A plastic surgeon in Danbury, Connecticut used the latest medical advances in 3-D technology to rebuild a patient’s face. When traditional reconstructive surgery failed to work for a patient who had facial deformities due to a car accident, Dr. David M. Goldenberg suggested using 3-D technology to create an implant that would be an exact match for the patient’s bone structure.
With the latest medical advancements, replacement body parts can now be customized. Three-dimensional technology uses a CT scan to map out the size and shape of bones from all angles. Then a computer can flip it to make a mirrored image and design a model of the missing bone so that engineers can create a 3-D copy.

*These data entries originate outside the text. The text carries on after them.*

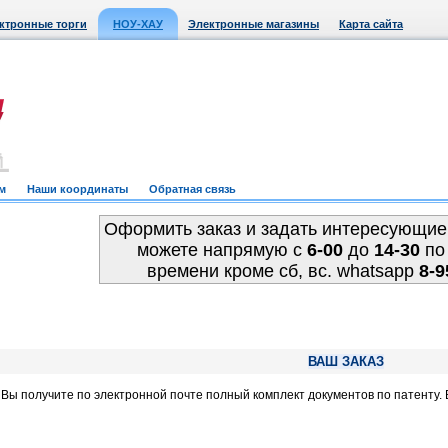
ктронные торги
НОУ-ХАУ
Электронные магазины
Карта сайта
м
Наши координаты
Обратная связь
Оформить заказ и задать интересующие
можете напрямую c
6-00
до
14-30
по
времени кроме сб, вс. whatsapp
8-9
ВАШ ЗАКАЗ
, Вы получите по электронной почте полный комплект документов по патенту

On January 12 Doctor Goldenberg implanted two pieces of acrylic polyethylene, which are an exact match for the patient’s face. Goldenberg told Danbury’s NewsTimes, “This implant is made to replicate exactly what portion of the bone is missing, front and back. It almost snaps in place.” The new technique improves conventional reconstructive surgery which often requires surgeons to take pieces of bone from other parts of the body and re-shape them to fill spaces where new bones are needed. The process is time consuming and prone to human error.
The Danbury patient reports that results of the surgery feel less artificial than previously used titanium plates did. Furthermore, Goldenberg expects the technology to be used in the near future to create replacement pieces for the spine, cranium, and other essential body parts.